The most bizarre result of
The Grass Is Singing
, which was being execrated in South Africa and Southern Rhodesia, was an invitation to be ‘one of the girls' at an evening with visiting members of the still new Nationalist government. I was too intrigued to refuse, fascinated that Southern African customs could hold good here: ‘The English cricket team is coming—just round up some of the girls for them.' There were ten or so Afrikaners, ministers or slightly lesser officials, living it up on a trip to London. I knew them all by name, and only too well as a type. Large, overfed, jovial, they joked their way through a restaurant dinner, about all the ways they used to keep the kaffirs down, for it was then a characteristic of these ruling circles to be proud of being ‘slim'—full of cunning tricks. After dinner we repaired to a hotel bedroom, where I was in danger of being fondled by one or more. Another of ‘the girls' told the men that I was an enemy and they should be careful of what they said. Why was I an enemy? was demanded, with the implicit suggestion that it was not possible to disagree with their evidently correct views. ‘She's written a book,' said this woman, or girl, a South African temporarily in London. ‘Then we're going to ban it,' was the jocular reply. One man, whose knee I was trying to refuse, said, ‘Ach, man, we don't care what liberals read, what do they matter? The kaffirs aren't going to read your little book. They can't read, and that's how we like it.' The word ‘liberal' in South Africa has always been interchangeable with ‘communist'.

All the places where I had lived with Gottfried, in Salisbury, people had dropped in and out, and the talk was not only of politics, and of changing the world, but of war; in Church Street it was the same, except that here war was not all rumour and propaganda but men who had returned from battlefronts, so that we could match what really had happened with what we had been told was happening. Similarly, I was in a familiar situation with Gottfried, who disapproved of me more with every meeting. He was having a very bad time. He had believed he would easily get a job in London. He knew himself to be clever and competent: had he not created a large and successful legal firm, virtually out of nothing, in Salisbury? There were relatives in London, to whom he applied for work. They turned him down. He was a communist, and they were—or felt themselves to be—on sufferance in Britain, as foreigners. Or perhaps they didn't like him. He was applying for jobs on the level which he knew he deserved. No one would even give him an interview. The joke was, ten years later it would be chic to be German and a communist. Meanwhile he was working for the Society for Cultural Relations with the Soviet Union. This organisation owned a house in Kensington Square, where there were lectures on the happy state of the arts in the USSR. At every meeting the two back rows of chairs were filled with people who had actually lived under communism: they were trying to tell us how horrible communism was. We patronised them: they were middle-aged or old, they didn't know the score, they were
reactionary
. A well-chosen epithet, flattering to the user, is the surest way of ending all serious thought.
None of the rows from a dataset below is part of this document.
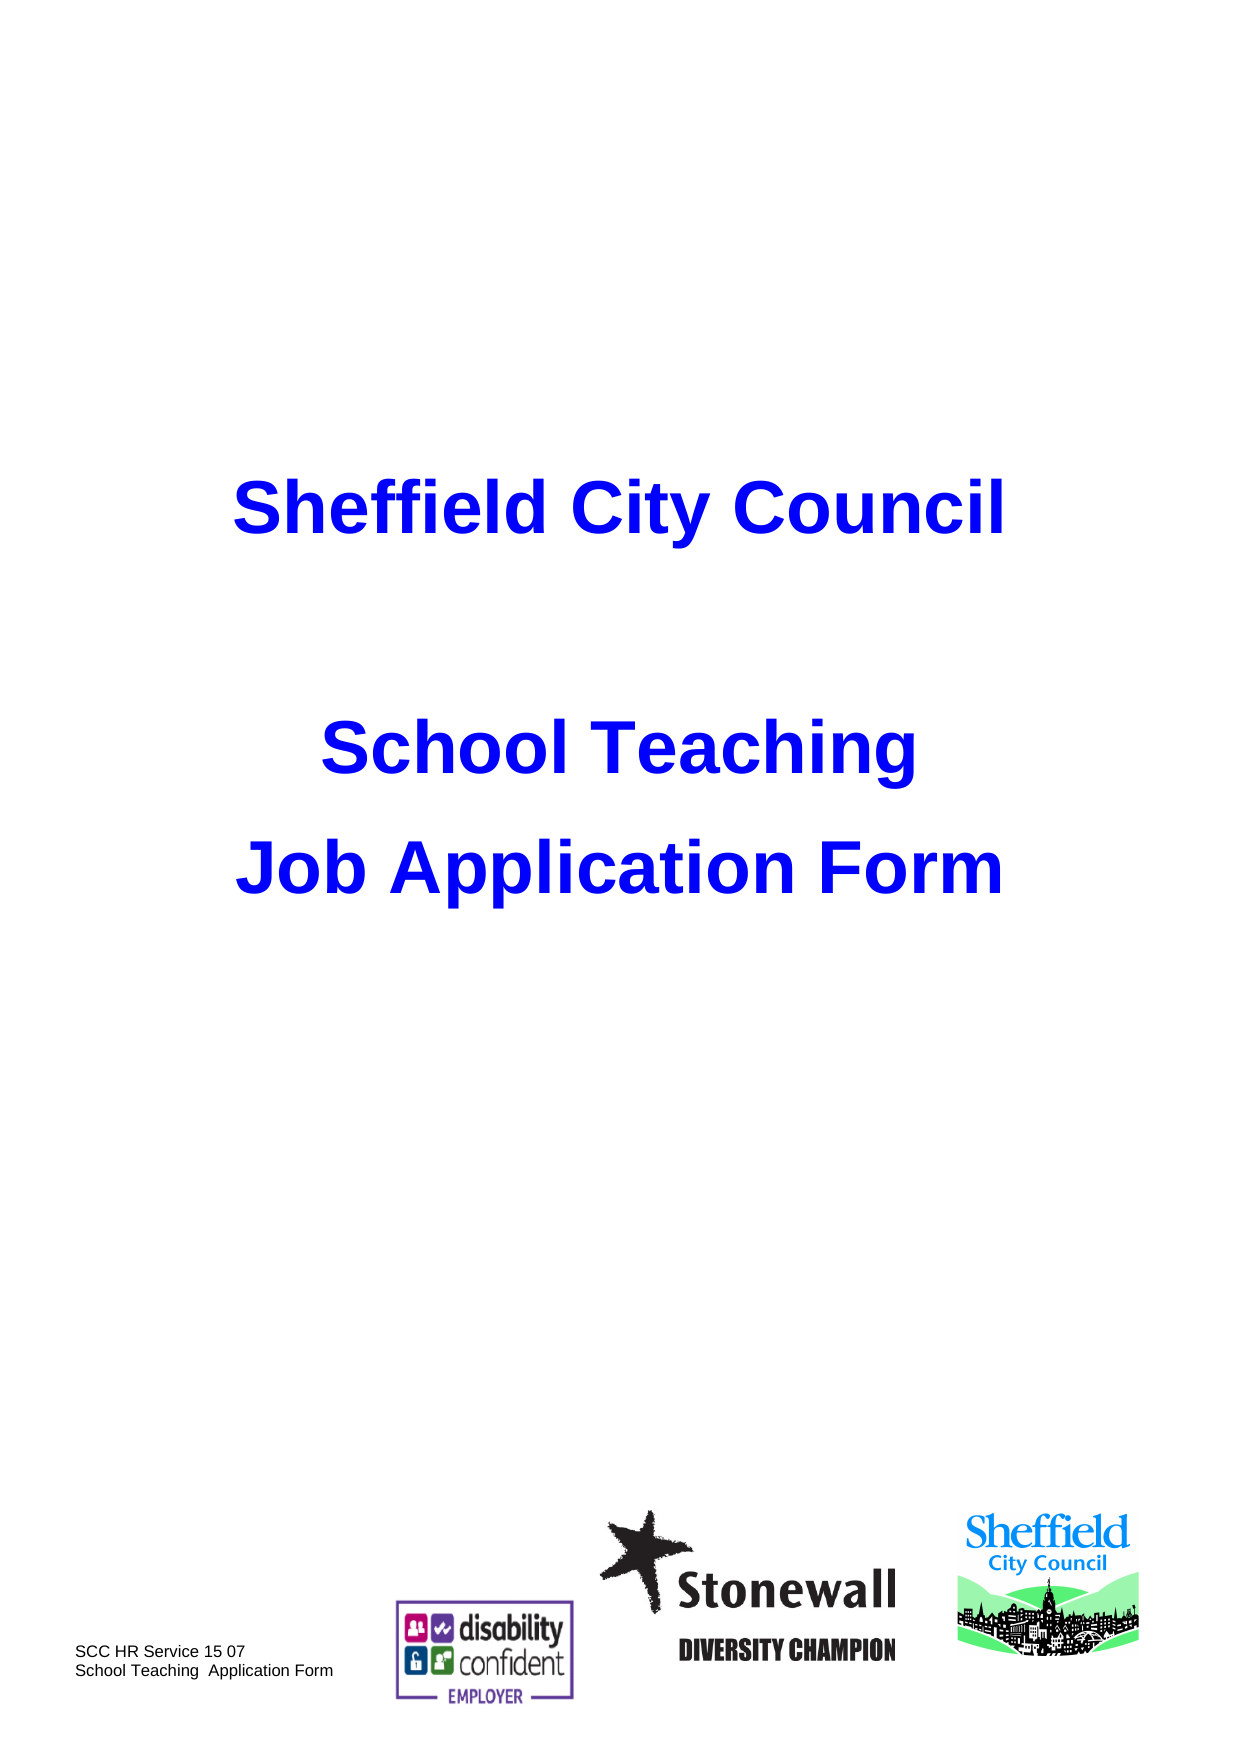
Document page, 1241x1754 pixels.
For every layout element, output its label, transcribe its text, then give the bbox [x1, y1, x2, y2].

picture [957, 1513, 1139, 1656]
text School Teaching [75, 703, 1165, 789]
text Sheffield City Council [75, 463, 1165, 549]
text Job Application Form [75, 823, 1165, 909]
picture [599, 1510, 895, 1661]
picture [390, 1595, 576, 1705]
Gottfried earned very little money. He was being sheltered by Dorothy Schwartz, who had a large flat near Belsize Park Underground. The height—or depth—of the Cold War made him even more bitterly, angrily, coldly contemptuous of any opinion even slightly deviating from the Party Line. I was finding it almost impossible to be with him. I did not say to myself, But how did I stick him for so long? For we had had no alternative. About the child there were no disagreements. Peter spent most weekends with Gottfried and Dorothy. I would take him over there, sit down, have a cup of this or that, and listen to terrible, cold denunciations, then leave for two days of freedom. I went to the theatre a lot. In those days you queued in the mornings for a stool in the queue for the evening and saw the play from pit or gallery for the equivalent in today's money of three or four pounds. I saw most of the plays on in London, in this way, sometimes standing. I continued madly in love with the theatre.